Thursday, October 25, 2007

Progressivism and Authorianism

I am beginning to read Peter Levine's New Progressive Era: Toward a Fair and Deliberative Democracy (Lanham, MD., Rowman and Littlefield, 2000. 255 pp.) and am intrigued by Levine's discussion of deliberation in a democracy. The concept of deliberation resonates with me, in part because of its Aristotelian foundation (deliberation is the foundation of Aristotle's ethical model in Nichomachean Ethics). But the progressive model that Levine proposes is totalitarian in its implications. The campus left's intolerance of and refusal to hire political conservatives, for instance, is intimately linked to its claim to be deliberative via collegial processes. Excessive emphasis on deliberation induces tyranny of the majority and suppression of minority views. It is only through the limited state that deliberation's implicit authoritarian threat can be contained.

The problem with the deliberative solution is that it faces the cost and information constraints that all democratic processes face. Deliberation devolves into authoritative nostrums proposed by authoritarian progressives.
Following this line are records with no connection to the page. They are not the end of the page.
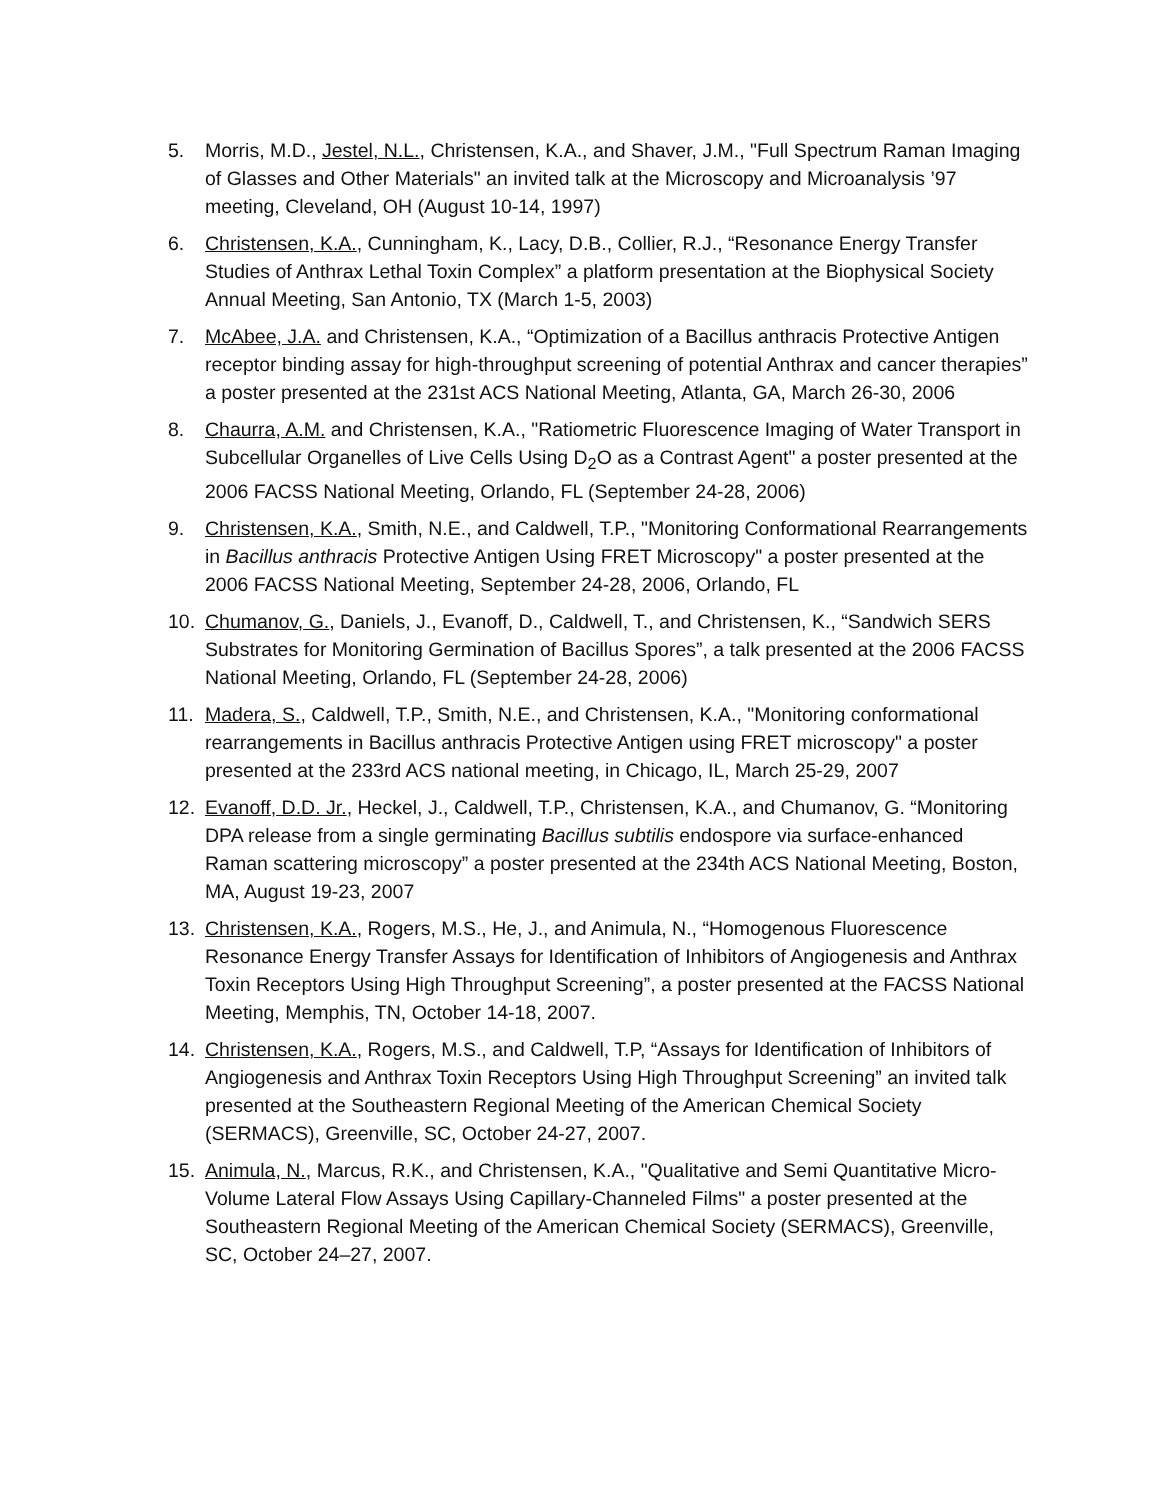5. Morris, M.D., Jestel, N.L., Christensen, K.A., and Shaver, J.M., "Full Spectrum Raman Imaging of Glasses and Other Materials" an invited talk at the Microscopy and Microanalysis ’97 meeting, Cleveland, OH (August 10-14, 1997)
6. Christensen, K.A., Cunningham, K., Lacy, D.B., Collier, R.J., “Resonance Energy Transfer Studies of Anthrax Lethal Toxin Complex” a platform presentation at the Biophysical Society Annual Meeting, San Antonio, TX (March 1-5, 2003)
7. McAbee, J.A. and Christensen, K.A., “Optimization of a Bacillus anthracis Protective Antigen receptor binding assay for high-throughput screening of potential Anthrax and cancer therapies” a poster presented at the 231st ACS National Meeting, Atlanta, GA, March 26-30, 2006
8. Chaurra, A.M. and Christensen, K.A., "Ratiometric Fluorescence Imaging of Water Transport in Subcellular Organelles of Live Cells Using D<sub>2</sub>O as a Contrast Agent" a poster presented at the 2006 FACSS National Meeting, Orlando, FL (September 24-28, 2006)
9. Christensen, K.A., Smith, N.E., and Caldwell, T.P., "Monitoring Conformational Rearrangements in Bacillus anthracis Protective Antigen Using FRET Microscopy" a poster presented at the 2006 FACSS National Meeting, September 24-28, 2006, Orlando, FL
10. Chumanov, G., Daniels, J., Evanoff, D., Caldwell, T., and Christensen, K., “Sandwich SERS Substrates for Monitoring Germination of Bacillus Spores”, a talk presented at the 2006 FACSS National Meeting, Orlando, FL (September 24-28, 2006)
11. Madera, S., Caldwell, T.P., Smith, N.E., and Christensen, K.A., "Monitoring conformational rearrangements in Bacillus anthracis Protective Antigen using FRET microscopy" a poster presented at the 233rd ACS national meeting, in Chicago, IL, March 25-29, 2007
12. Evanoff, D.D. Jr., Heckel, J., Caldwell, T.P., Christensen, K.A., and Chumanov, G. “Monitoring DPA release from a single germinating Bacillus subtilis endospore via surface-enhanced Raman scattering microscopy” a poster presented at the 234th ACS National Meeting, Boston, MA, August 19-23, 2007
13. Christensen, K.A., Rogers, M.S., He, J., and Animula, N., “Homogenous Fluorescence Resonance Energy Transfer Assays for Identification of Inhibitors of Angiogenesis and Anthrax Toxin Receptors Using High Throughput Screening”, a poster presented at the FACSS National Meeting, Memphis, TN, October 14-18, 2007.
14. Christensen, K.A., Rogers, M.S., and Caldwell, T.P, “Assays for Identification of Inhibitors of Angiogenesis and Anthrax Toxin Receptors Using High Throughput Screening” an invited talk presented at the Southeastern Regional Meeting of the American Chemical Society (SERMACS), Greenville, SC, October 24-27, 2007.
15. Animula, N., Marcus, R.K., and Christensen, K.A., "Qualitative and Semi Quantitative Micro-Volume Lateral Flow Assays Using Capillary-Channeled Films" a poster presented at the Southeastern Regional Meeting of the American Chemical Society (SERMACS), Greenville, SC, October 24–27, 2007.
Importantly, the advantages of marginalism are lost when the public becomes overzealous in making decisions. Most or all economic actors make errors. Distorted decisions result in social losses. If there is no equation of marginal costs and benefits, the errors become massive. Such massive errors are characteristic of totalitarianism. Marginalism involves the equilibration of costs and benefits by firms and consumers who bear the costs of their own decisions. They also must cope with the possibility of counter-strategies by economic actors who have insights (either because of intuition or better information) that counteract the mistakes of the infra-marginal establishment. Much of the establishment is made up of conformists who are wrong much of the time. Mutual fund managers do not beat the stock market, for example. Without marginal decision making society will become stagnant. Nikola Tesla, the eccentric inventor of AC electricity, could not have succeeded in a deliberative society. If Peter Levine has his way, we will be living in primitive huts working in farming as serfs. It is only marginalism that can induce progress, not deliberation.

The results of excessive emphasis on deliberation are extremism, poverty and exclusion. Levine does not address what to do if democratic processes result in, for instance the Nuremberg Laws. Indeed, these outcomes have been intimately linked to progressivism in the past. The first "progressive" state was Bismarck's Germany, which preceded Hitler's Germany by fifty years.
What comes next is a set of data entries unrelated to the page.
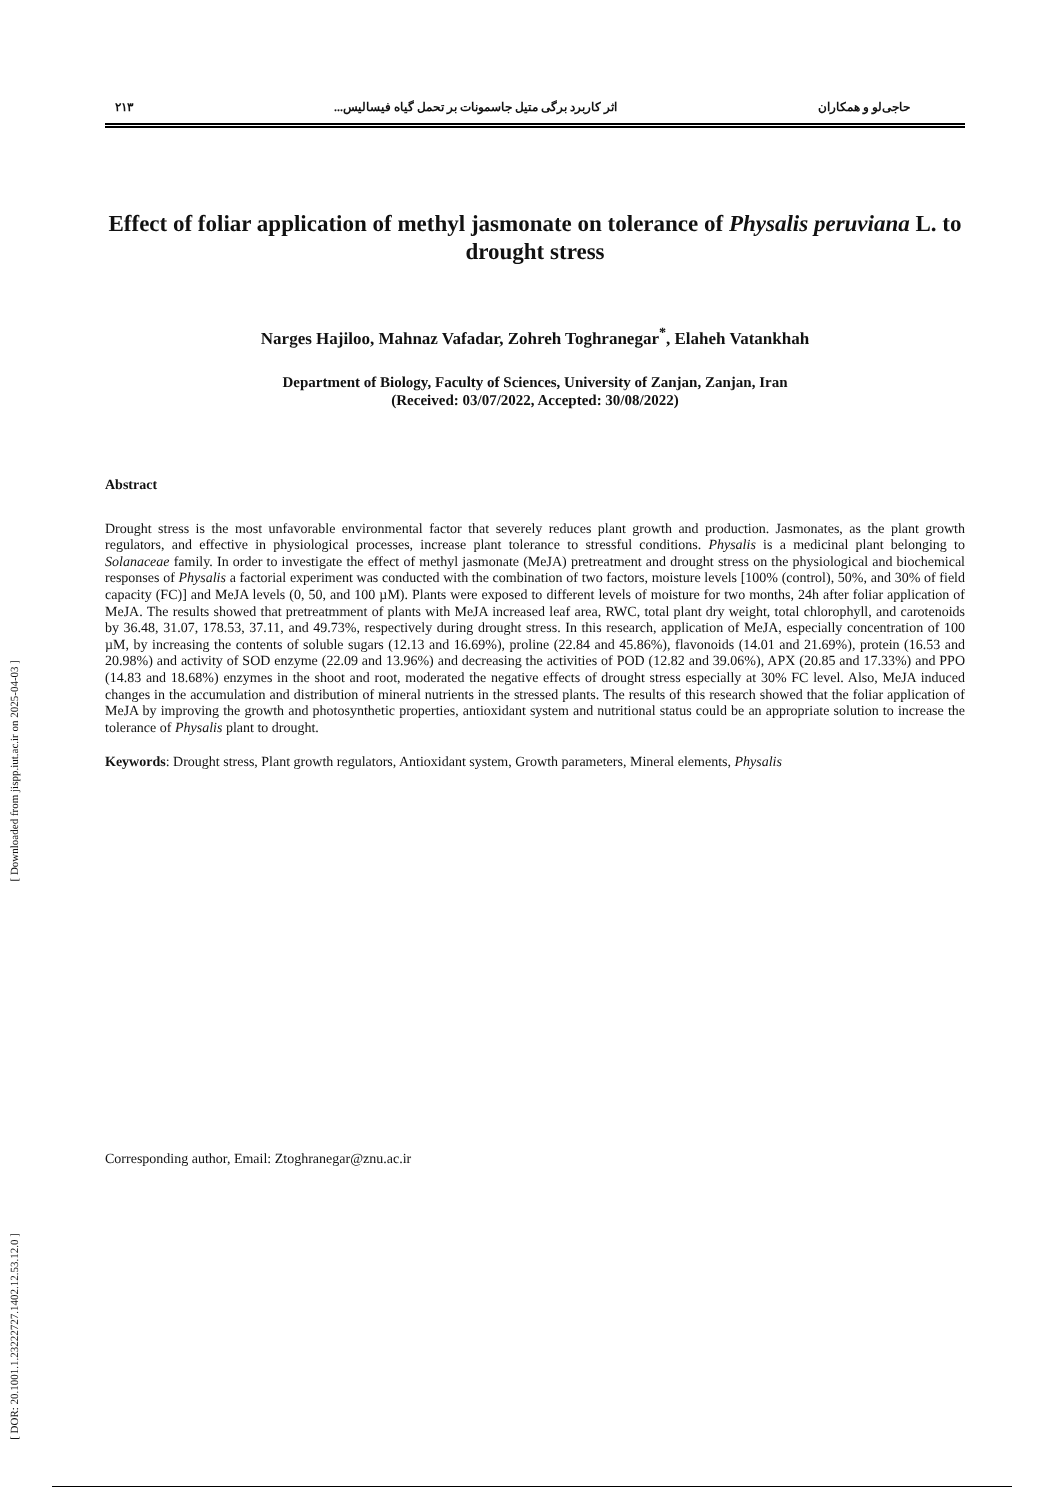[ Downloaded from jispp.iut.ac.ir on 2025-04-03 ]
[ DOR: 20.1001.1.23222727.1402.12.53.12.0 ]
حاجی‌لو و همکاران اثر کاربرد برگی متیل جاسمونات بر تحمل گیاه فیسالیس... ۲۱۳
Effect of foliar application of methyl jasmonate on tolerance of Physalis peruviana L. to drought stress
Narges Hajiloo, Mahnaz Vafadar, Zohreh Toghranegar<sup>*</sup>, Elaheh Vatankhah
Department of Biology, Faculty of Sciences, University of Zanjan, Zanjan, Iran
(Received: 03/07/2022, Accepted: 30/08/2022)
Abstract
Drought stress is the most unfavorable environmental factor that severely reduces plant growth and production. Jasmonates, as the plant growth regulators, and effective in physiological processes, increase plant tolerance to stressful conditions. Physalis is a medicinal plant belonging to Solanaceae family. In order to investigate the effect of methyl jasmonate (MeJA) pretreatment and drought stress on the physiological and biochemical responses of Physalis a factorial experiment was conducted with the combination of two factors, moisture levels [100% (control), 50%, and 30% of field capacity (FC)] and MeJA levels (0, 50, and 100 µM). Plants were exposed to different levels of moisture for two months, 24h after foliar application of MeJA. The results showed that pretreatmment of plants with MeJA increased leaf area, RWC, total plant dry weight, total chlorophyll, and carotenoids by 36.48, 31.07, 178.53, 37.11, and 49.73%, respectively during drought stress. In this research, application of MeJA, especially concentration of 100 µM, by increasing the contents of soluble sugars (12.13 and 16.69%), proline (22.84 and 45.86%), flavonoids (14.01 and 21.69%), protein (16.53 and 20.98%) and activity of SOD enzyme (22.09 and 13.96%) and decreasing the activities of POD (12.82 and 39.06%), APX (20.85 and 17.33%) and PPO (14.83 and 18.68%) enzymes in the shoot and root, moderated the negative effects of drought stress especially at 30% FC level. Also, MeJA induced changes in the accumulation and distribution of mineral nutrients in the stressed plants. The results of this research showed that the foliar application of MeJA by improving the growth and photosynthetic properties, antioxidant system and nutritional status could be an appropriate solution to increase the tolerance of Physalis plant to drought.
Keywords: Drought stress, Plant growth regulators, Antioxidant system, Growth parameters, Mineral elements, Physalis
Corresponding author, Email: Ztoghranegar@znu.ac.ir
Levine's discussion of deliberative democracy and the progressives' ideas is inspiring, but deliberation's totalitarian implications become evident when he talks about the "marketplace" (p. 17). He emphasizes that economic power is distributed unequally, suggesting that markets are inequitable. But he neglects to comment about the skewness in progressives' definitions of the terms of public debate that typically also are distributed unequally.

Thus, for instance, intelligent debate about the Federal Reserve Bank is difficult when the field of economics, the news media and politicians cloak a simple relationship between money supply and inflation in nonsensical terminology such as "reducing the federal funds rate" and claim, as does the Economist this week, that the people who expand the money supply at the Fed are geniuses whose work in causing inflation is really fighting inflation and cannot be understood by ordinary people. Levine does not address this kind of distortion, on which most of the progressives' successes have depended. Rather he emphasizes that sellers of goods are larger than buyers.
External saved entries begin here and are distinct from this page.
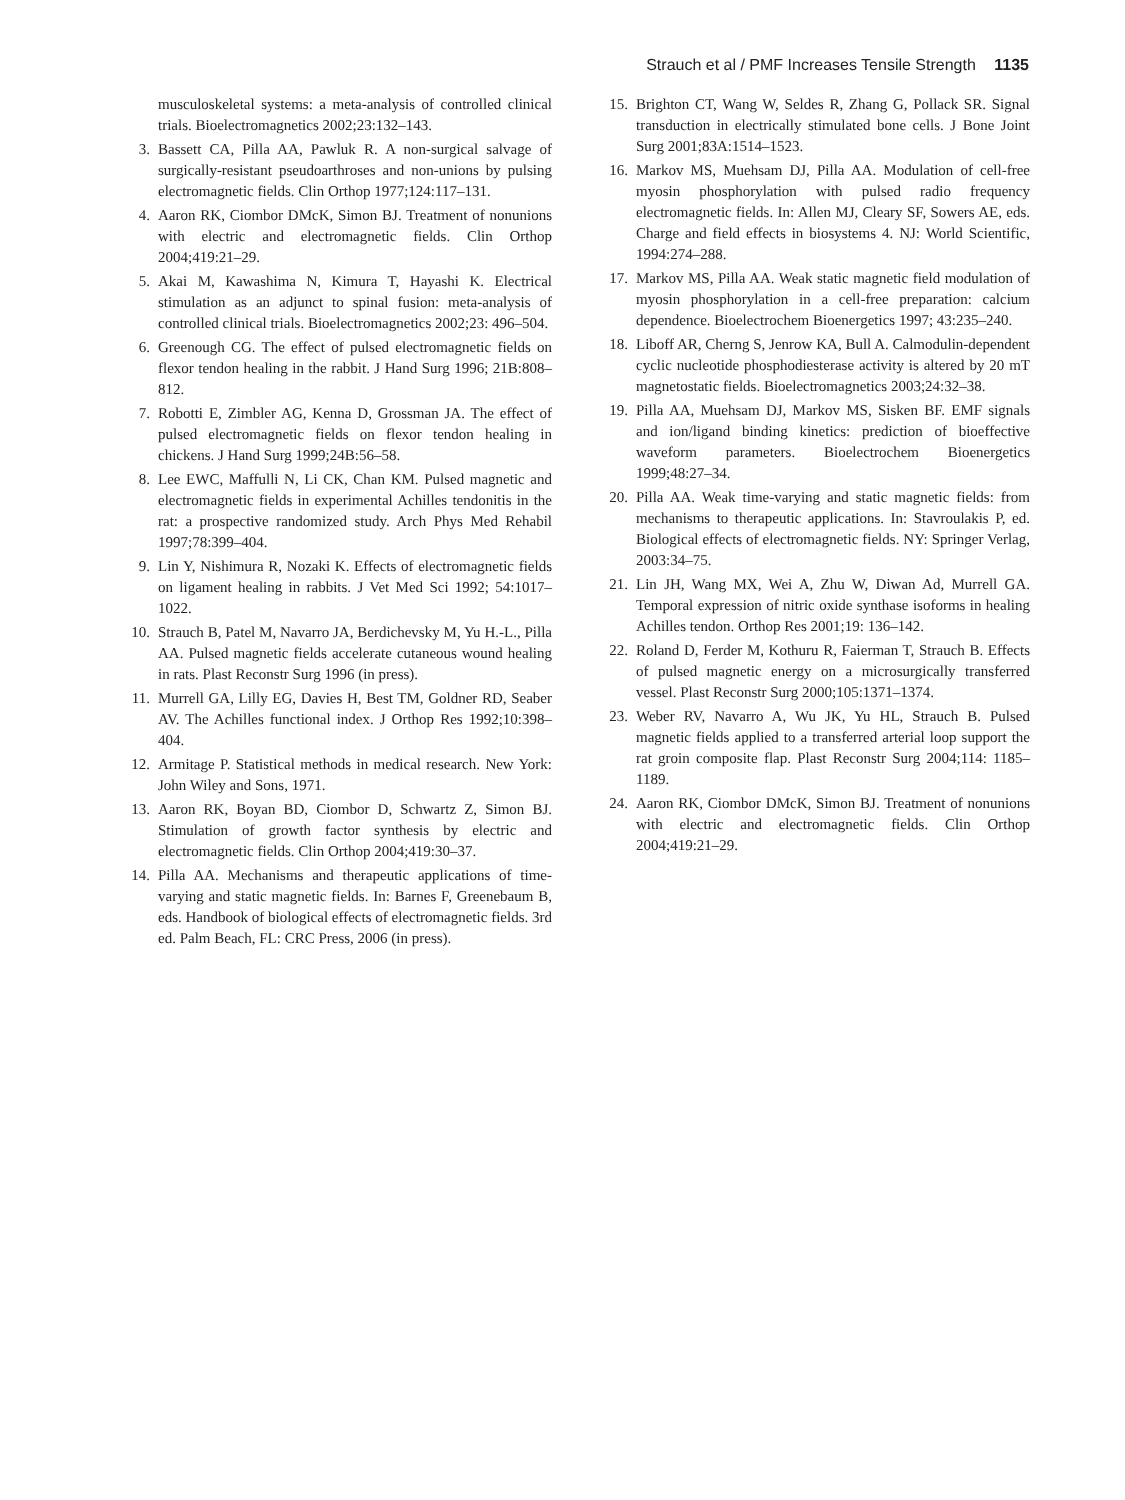Strauch et al / PMF Increases Tensile Strength 1135
musculoskeletal systems: a meta-analysis of controlled clinical trials. Bioelectromagnetics 2002;23:132–143.
3. Bassett CA, Pilla AA, Pawluk R. A non-surgical salvage of surgically-resistant pseudoarthroses and non-unions by pulsing electromagnetic fields. Clin Orthop 1977;124:117–131.
4. Aaron RK, Ciombor DMcK, Simon BJ. Treatment of nonunions with electric and electromagnetic fields. Clin Orthop 2004;419:21–29.
5. Akai M, Kawashima N, Kimura T, Hayashi K. Electrical stimulation as an adjunct to spinal fusion: meta-analysis of controlled clinical trials. Bioelectromagnetics 2002;23: 496–504.
6. Greenough CG. The effect of pulsed electromagnetic fields on flexor tendon healing in the rabbit. J Hand Surg 1996; 21B:808–812.
7. Robotti E, Zimbler AG, Kenna D, Grossman JA. The effect of pulsed electromagnetic fields on flexor tendon healing in chickens. J Hand Surg 1999;24B:56–58.
8. Lee EWC, Maffulli N, Li CK, Chan KM. Pulsed magnetic and electromagnetic fields in experimental Achilles tendonitis in the rat: a prospective randomized study. Arch Phys Med Rehabil 1997;78:399–404.
9. Lin Y, Nishimura R, Nozaki K. Effects of electromagnetic fields on ligament healing in rabbits. J Vet Med Sci 1992; 54:1017–1022.
10. Strauch B, Patel M, Navarro JA, Berdichevsky M, Yu H.-L., Pilla AA. Pulsed magnetic fields accelerate cutaneous wound healing in rats. Plast Reconstr Surg 1996 (in press).
11. Murrell GA, Lilly EG, Davies H, Best TM, Goldner RD, Seaber AV. The Achilles functional index. J Orthop Res 1992;10:398–404.
12. Armitage P. Statistical methods in medical research. New York: John Wiley and Sons, 1971.
13. Aaron RK, Boyan BD, Ciombor D, Schwartz Z, Simon BJ. Stimulation of growth factor synthesis by electric and electromagnetic fields. Clin Orthop 2004;419:30–37.
14. Pilla AA. Mechanisms and therapeutic applications of time-varying and static magnetic fields. In: Barnes F, Greenebaum B, eds. Handbook of biological effects of electromagnetic fields. 3rd ed. Palm Beach, FL: CRC Press, 2006 (in press).
15. Brighton CT, Wang W, Seldes R, Zhang G, Pollack SR. Signal transduction in electrically stimulated bone cells. J Bone Joint Surg 2001;83A:1514–1523.
16. Markov MS, Muehsam DJ, Pilla AA. Modulation of cell-free myosin phosphorylation with pulsed radio frequency electromagnetic fields. In: Allen MJ, Cleary SF, Sowers AE, eds. Charge and field effects in biosystems 4. NJ: World Scientific, 1994:274–288.
17. Markov MS, Pilla AA. Weak static magnetic field modulation of myosin phosphorylation in a cell-free preparation: calcium dependence. Bioelectrochem Bioenergetics 1997; 43:235–240.
18. Liboff AR, Cherng S, Jenrow KA, Bull A. Calmodulin-dependent cyclic nucleotide phosphodiesterase activity is altered by 20 mT magnetostatic fields. Bioelectromagnetics 2003;24:32–38.
19. Pilla AA, Muehsam DJ, Markov MS, Sisken BF. EMF signals and ion/ligand binding kinetics: prediction of bioeffective waveform parameters. Bioelectrochem Bioenergetics 1999;48:27–34.
20. Pilla AA. Weak time-varying and static magnetic fields: from mechanisms to therapeutic applications. In: Stavroulakis P, ed. Biological effects of electromagnetic fields. NY: Springer Verlag, 2003:34–75.
21. Lin JH, Wang MX, Wei A, Zhu W, Diwan Ad, Murrell GA. Temporal expression of nitric oxide synthase isoforms in healing Achilles tendon. Orthop Res 2001;19: 136–142.
22. Roland D, Ferder M, Kothuru R, Faierman T, Strauch B. Effects of pulsed magnetic energy on a microsurgically transferred vessel. Plast Reconstr Surg 2000;105:1371–1374.
23. Weber RV, Navarro A, Wu JK, Yu HL, Strauch B. Pulsed magnetic fields applied to a transferred arterial loop support the rat groin composite flap. Plast Reconstr Surg 2004;114: 1185–1189.
24. Aaron RK, Ciombor DMcK, Simon BJ. Treatment of nonunions with electric and electromagnetic fields. Clin Orthop 2004;419:21–29.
Worst of all, Levine claims that "through the democratic process I can advocate general rules that will bind me and all of my fellow citizens permanently." This is a frightening argument. Levine argues that although people say that they would be willing to pay more for a better environment, when it comes to actually buying they do not favor environmentally friendly merchandise. So Levine feels that it would be advantageous to for people to be able to force each other to live by the self-important statements they make to polling agencies.

It doesn't occur to Levine that mass psychology and cognitive dissonance favor nice-sounding public statements, but those statements may be unrealistic. Millions of Germans saluted Hitler. Levine seems to think that it is all to the good that they weren't forced to pay up out of their own pockets for the policies that Hitler implemented, the war, the concentration camps, etc., all of the massive costs that deliberation in Germany caused.